Première parution : L’Avenir, 26 septembre 2019
La première a créé l’événement sur Netflix, la seconde vient de chez nous et s’est fait remarquer en festivals. Voici deux créations très différentes à découvrir, sur un sujet crucial.
Marie dormait quand c’est arrivé. Elle a ouvert les yeux, et il était sur elle. Mais quand elle en parle elle a l’air ailleurs, alors les inspecteurs ont un doute. Ada dînait chez un ami. Elle ne s’est pas défendue, alors son entourage ne comprend pas. La première histoire vraie est tirée de Unbelievable, la série-événement de la rentrée sur Netflix. La deuxième vient du documentaire belge Sans Frapper. Tous deux nous posent la même question : c’est quoi une ‘bonne’ victime de viol ?
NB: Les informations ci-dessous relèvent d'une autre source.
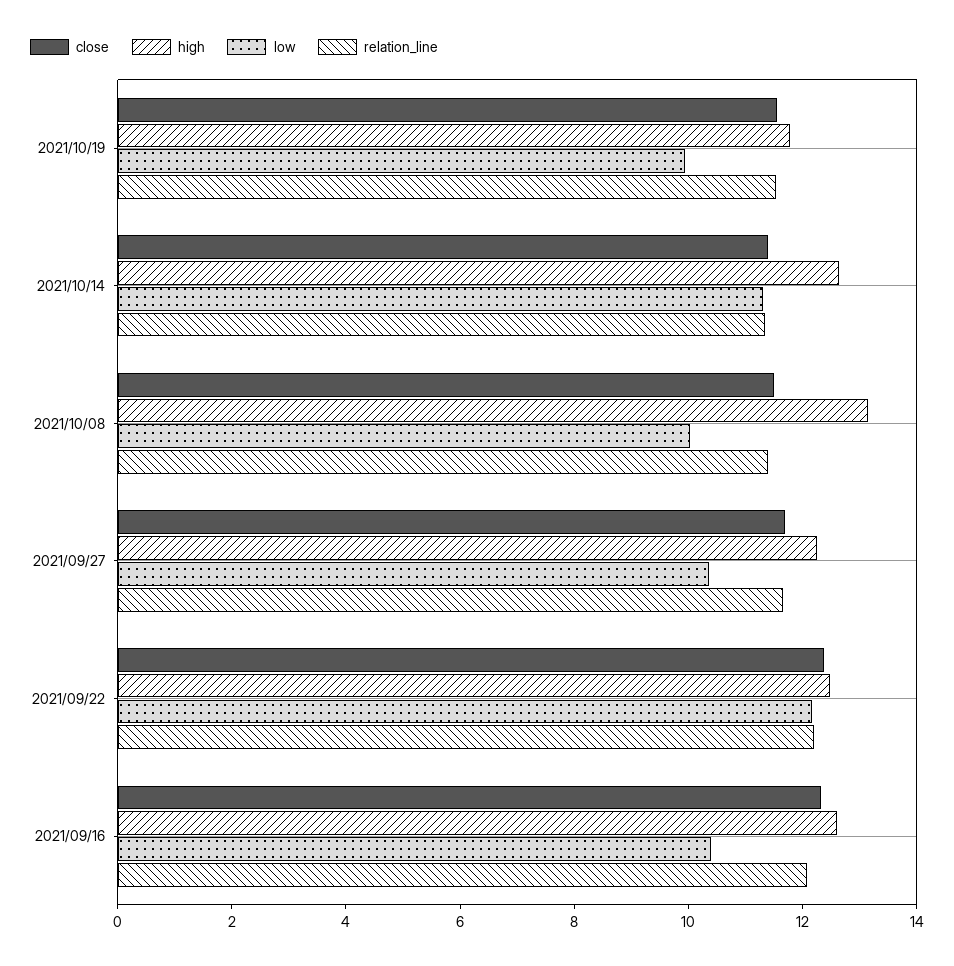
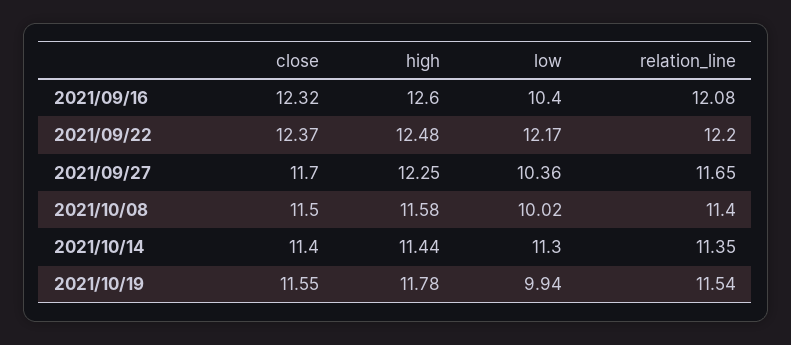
high, 2021/10/14: 12.5 -> 11.44
high, 2021/10/08: 13 -> 11.58

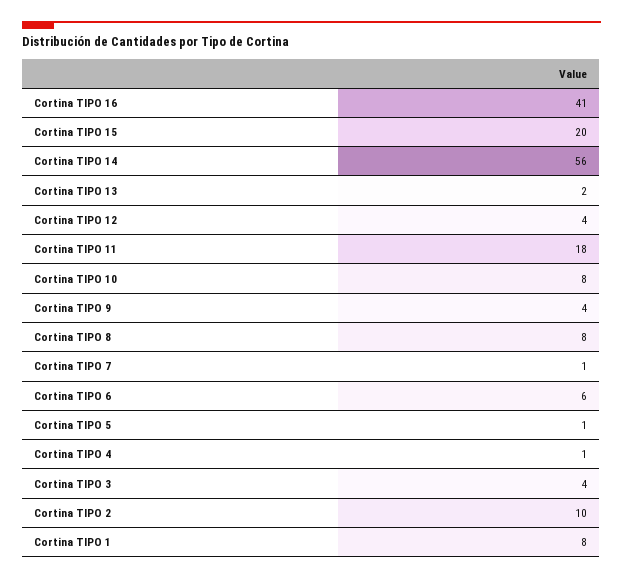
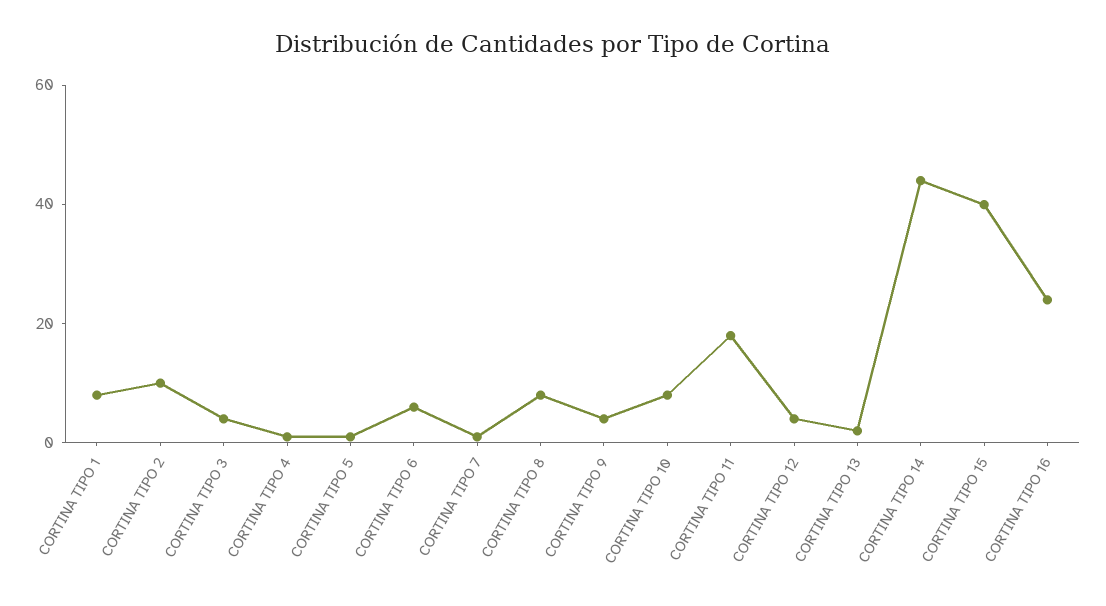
Cortina TIPO 16: 41 -> 25
Cortina TIPO 15: 20 -> 40
Cortina TIPO 14: 56 -> 45

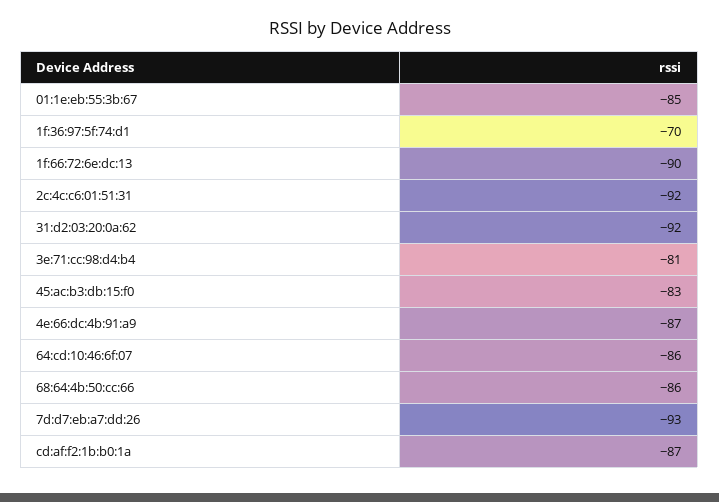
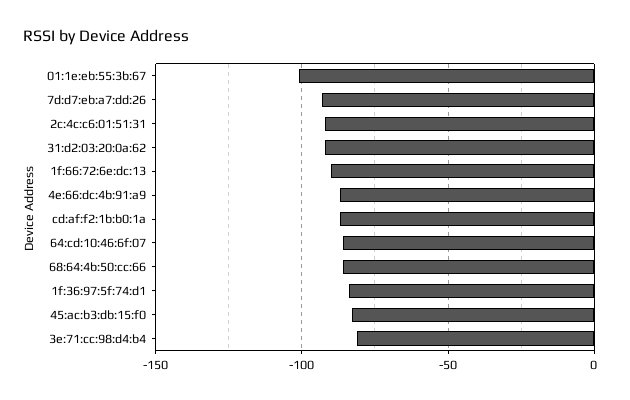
01:1e:eb:55:3b:67: -85 -> -100
1f:36:97:5f:74:d1: -70 -> -85

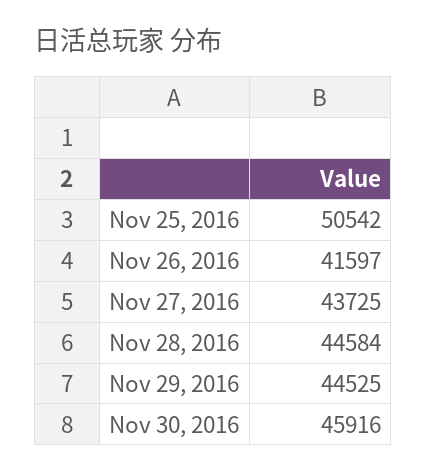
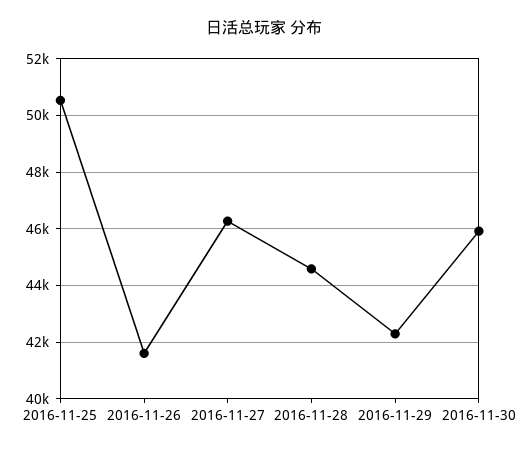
Nov 27, 2016: 43725 -> 46250
Nov 29, 2016: 44525 -> 42250

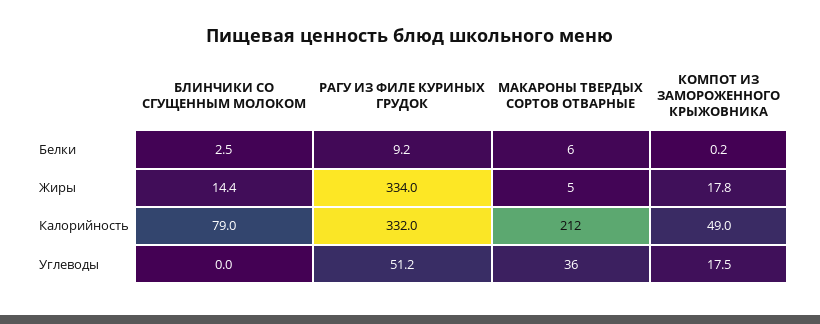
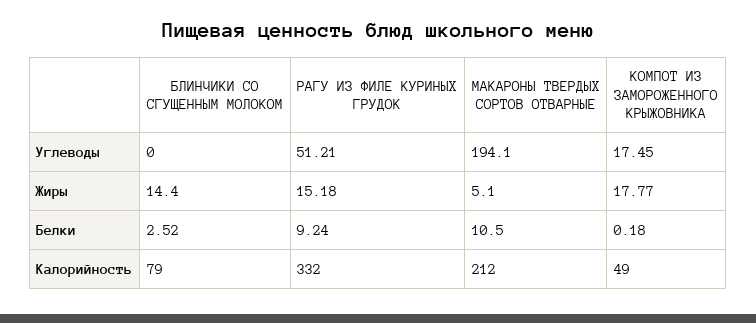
МАКАРОНЫ ТВЕРДЫХ СОРТОВ ОТВАРНЫЕ, Белки: 6 -> 10.5
РАГУ ИЗ ФИЛЕ КУРИНЫХ ГРУДОК, Жиры: 334 -> 15.18
МАКАРОНЫ ТВЕРДЫХ СОРТОВ ОТВАРНЫЕ, Углеводы: 36 -> 194.1

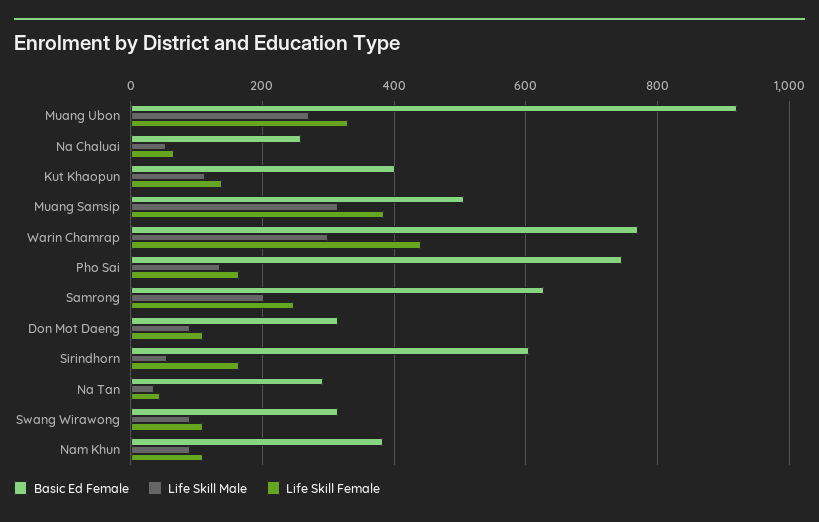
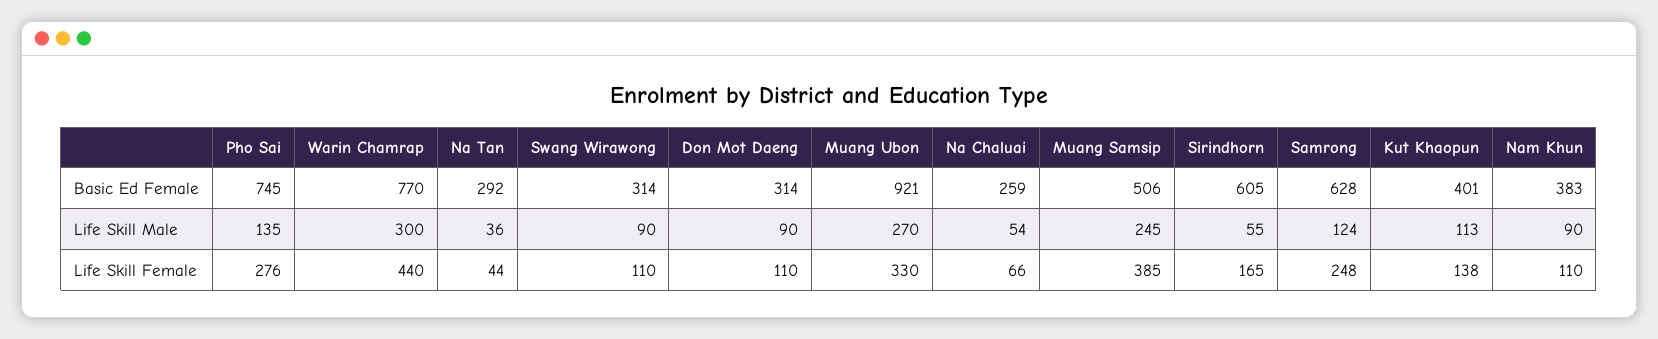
Life Skill Male, Muang Samsip: 320 -> 245
Life Skill Female, Pho Sai: 160 -> 276
Life Skill Male, Samrong: 200 -> 124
« La plupart des femmes dissocient pendant leur viol, donc quand elles racontent il n’y a aucune émotion. Alors que ce qu’on attend d’une bonne victime, c’est qu’elle pleure… » explique Alexe Poukine, la réalisatrice de ‘Sans Frapper’. Son film est né de la rencontre avec Ada. Transformée en texte, l’histoire d’Ada est racontée par des personnes face caméra. Certaines confient être irritées par l’affaire. « On se demande pourquoi elle y retourne, mais jamais pourquoi lui la viole. C’est toujours à la victime de se remettre en question. » Mais à force, l’empathie surgit. Et on comprend peu à peu que, de près ou de loin, c’est un sujet qui les concerne.
Un mec lambda
Un des points forts de ‘Sans Frapper’ c’est qu’il inclut aussi des récits de l’autre côté. « J’étais jeune et con » « J’étais défoncé » : personne n’a envie de se dire violeur, c’est un mot trop fort, un mot-choc, associé à un inconnu dans une ruelle. La réalité est beaucoup plus banale. « Quand j’ai vu le violeur d’Ada, je me suis dit, c’est la banalité du mal. » poursuit Poukine. « Il ressemblait à un mec lambda. On a toujours l’impression que ça va être une espèce de pervers » … Alors que dans 8 cas sur 10, les victimes connaissent leur violeur. Il suffit de voir l’émoi né cet été sur Twitter par l’hashtag #jeleconnaissais : des centaines de voix se sont élevées pour raconter leurs histoires ‘banales’. Des voix qui s’ajoutent à celles de Marie, d’Ada. Ou d’Aurore, Tiphaine ou Sophie, qui se livrent devant la caméra. « Je voulais brouiller les pistes entre l’histoire de Ada et les leurs. Il fallait qu’à un moment donné on se dise : en fait peu importe qui la raconte : c’est histoire de tous-tes. »
Sans frapper, documentaire d’Alexe Poukine. Durée : 1h22.
Unbelievable, série Netflix. Durée : 8 épisodes de 50 minutes.